I find myself torn on the mechanics behind the combat in Devil Survivor 2. The basics of combat itself, built primarily around shifting Extra Turns and destroying foes with your four teams of three combatants, makes sense. The problem is team prep toes the line between complexity and excessive minutiae. You have your main cast, who participate in each battle alongside their chosen demons. Each of them leans in a specific direction - Jungo is mostly physical, Fumi is a magic cannon - but then you also have a host of skills you can equip or learn from the demons you fight. Think of them as each team's anchor.
Then each character also has their assigned demon companions, which you can acquire via Demon Auction or Demon Fusion, both of which are entire worlds on their own. You'll find yourself spending hours in this loop of Auctions, Fusions, and Free Battles, testing your various team combinations, stealing new skills, and leveling up. You have a huge degree of flexibility in team composition, allowing you to create some insane groups, but I admit it may be a high wall for some players. It's not like Disgaea where these deeper systems exist, but can be ignored by neophyte players; Devil Survivor 2's high difficulty means you need to use every tool in your arsenal. Even on the lower Blessed difficulty, DS2 will throw some pain your way.
That said, we're not exactly swimming in great strategy RPGs these days, so anyone stepping up to take a shot at Devil Survivor 2: Record Breaker is probably ready to put in the work.
I think the best design decision in Devil Survivor 2 is the ongoing timer. Each event, outside of the grind-happy Free Events, costs 30 minutes in in-game time. You only have seven days to save the world. This means you have to make hard choices: which places do you go, which events do you take part in? Not only does this help the branching narrative, but it also gives the entire game a sense of urgency and pacing. Outside of team prep, the game can feel like it's screaming along to its conclusion. Time limits keep the game focused, which is good given everything that's available for you to do.

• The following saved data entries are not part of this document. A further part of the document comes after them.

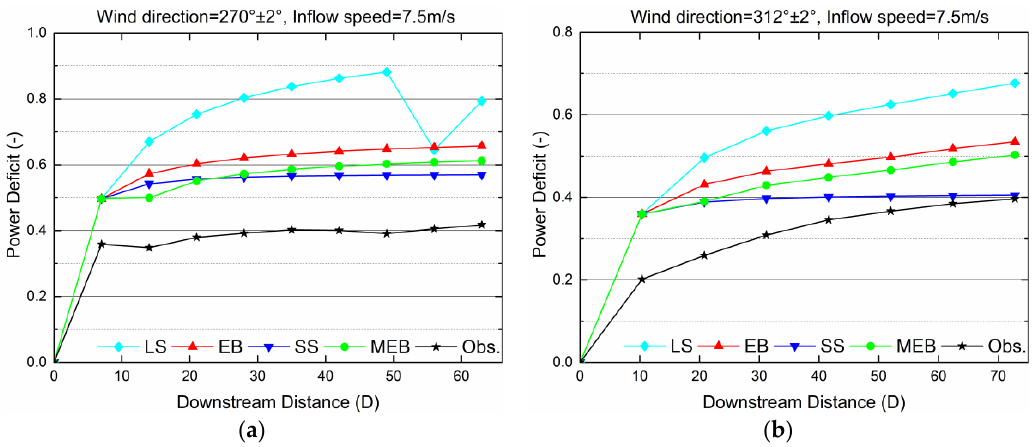
Figure 8. Horns Rev I power deficit in ( a ) a row with 7D spacing and 270 ± 2°, and ( b ) a row with 10.4D spacing and 312 ±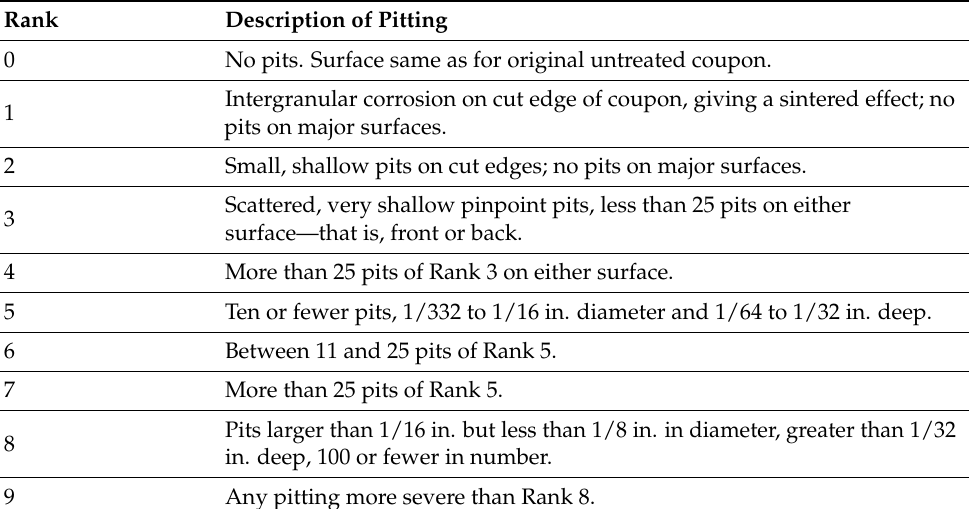
Figure 3. Fractographies of the tested graduated cylinders (20 × ). The yellow arrows show the presence of pitting according to Smith’s criterion. Table 2. Smith’s criterion for assessing corrosion levels.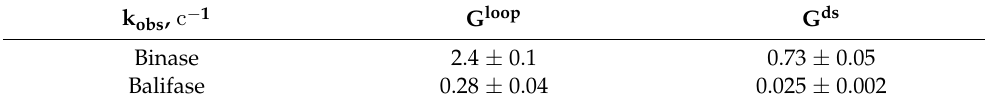
Table 3. Rate constant values for the interaction of binase and balifase with G loop and G ds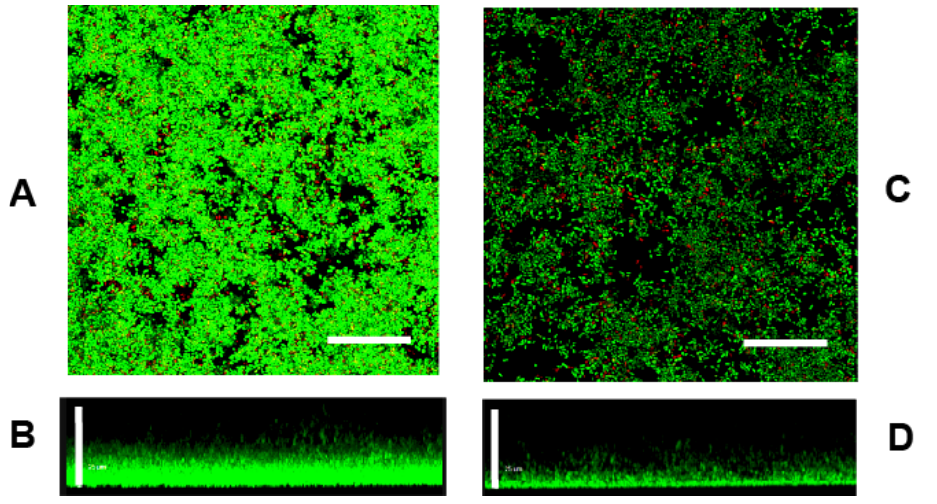
Figure 3: Bacterial biofilms observed by confocal microscopy. Bacteria are allowed to adhere to a solid plastic surface where they grow and connect among themselves. After development of the biofilm, the bacteria are stained with dyes that allow differentiating between live cells (green fluorescence) and dead ones (red fluorescence). A young actively growing biofilm with a small amount of dead cells is shown in the left panels, whereas an old biofilm disintegrating is depicted to the right. Note the density (panels A and C ), and the thickness (panels B and D ) of both biofilms. The photographs show three-dimensional reconstructions of horizontal ( A , C ) and vertical ( B , D ) scans (40 at the x–y plane, and 68 scans at the x–z plane). The scale bar is 25 µm.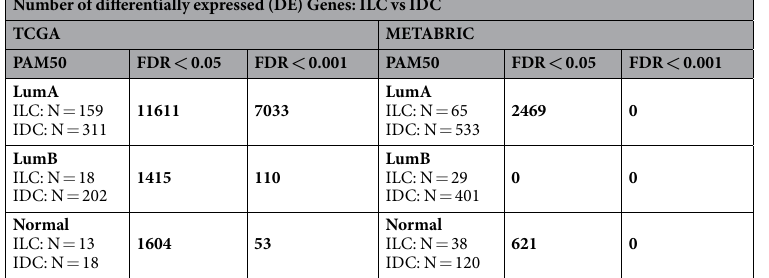
Table 1. Number of differentially expressed genes between ILC and IDC. Number of differentially expressed genes with different cutoffs of p-value (0.05 and 0.001) in TCGA and METABRIC. Tumors within different breast cancer intrinsic molecular subtypes (PAM50) were analyzed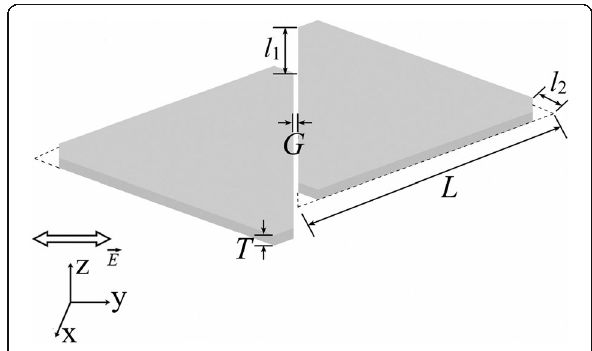
Fig. 1 Schematic diagram of the Ag TNP dimer showing a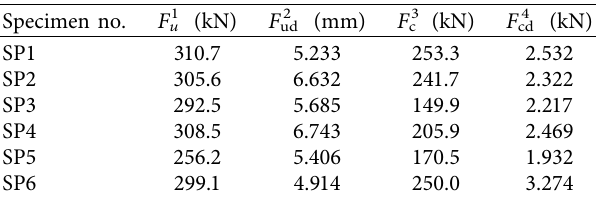
Table 5: Test results of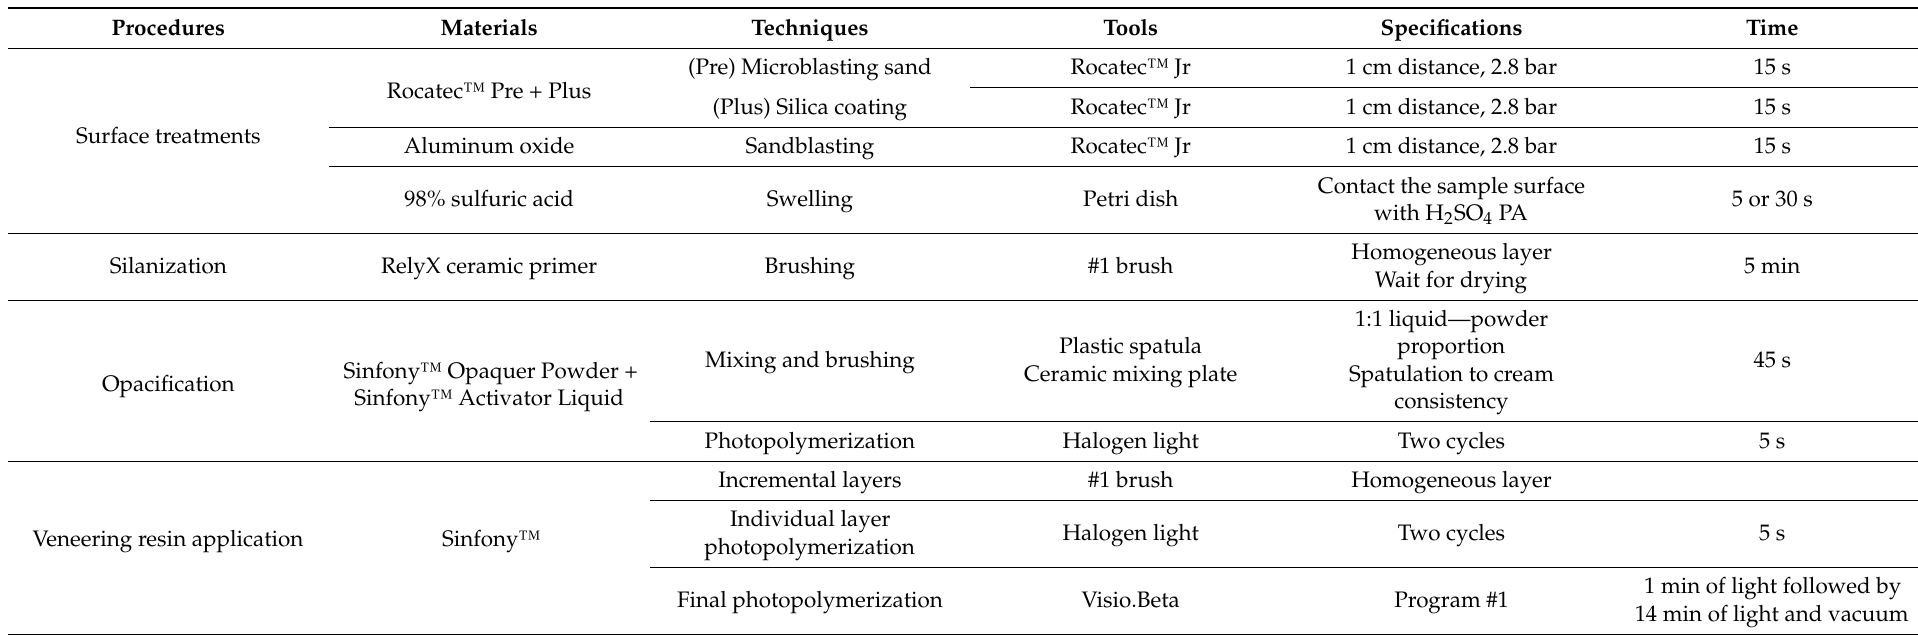
Table 2. Procedures related to surface treatments and sample preparation for shear bond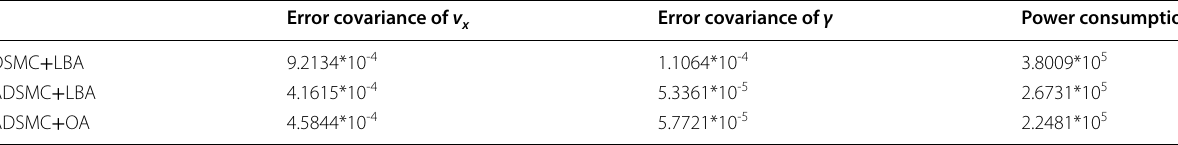
Table 2 Performances under different control strategies Error covariance of v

Record Breaker is good enough that I want to jump back and pick up Devil Survivor Overclocked, the re-release of the first game in the series. Does it require a lot of your attention just to skim through the main campaign? Yes. If you're not willing to put in that work, DS2 is not for you. That said, DS2 is a legitimately great strategy RPG, even if I feel it falls short of some of my favorites in the genre. It's worth a purchase for an strategy RPG fan.
Easy to navigate, and MegaTen of course continues to set the industry standard for stylish-looking menus.
It's a pretty massive RPG, and this release is about 50% larger than the original version.
Much cleaner-sounding than on DS, and Shoji Meguro's new tunes in the Triangulum chapter sound great. And you can crank up or shut down the (English-only) voice work, as you prefer.
You'll love or hate the ultra-anime character portraits, but the battlefield graphics are the best kind of old-school isometric sprites.
Record Breaker improves on the original version of Devil Survivor 2 in every respect. Anyone who passed it over the first time around, in the dying days of the DS, absolutely needs to give it a look. Veteran players should give it a thought, too, despite its premium price — the new material is substantial, and you can jump immediately into the Triangulum chapter. In all, this is a hefty and well-crafted RPG, and it puts a great spin on the time-tested rules of MegaTen.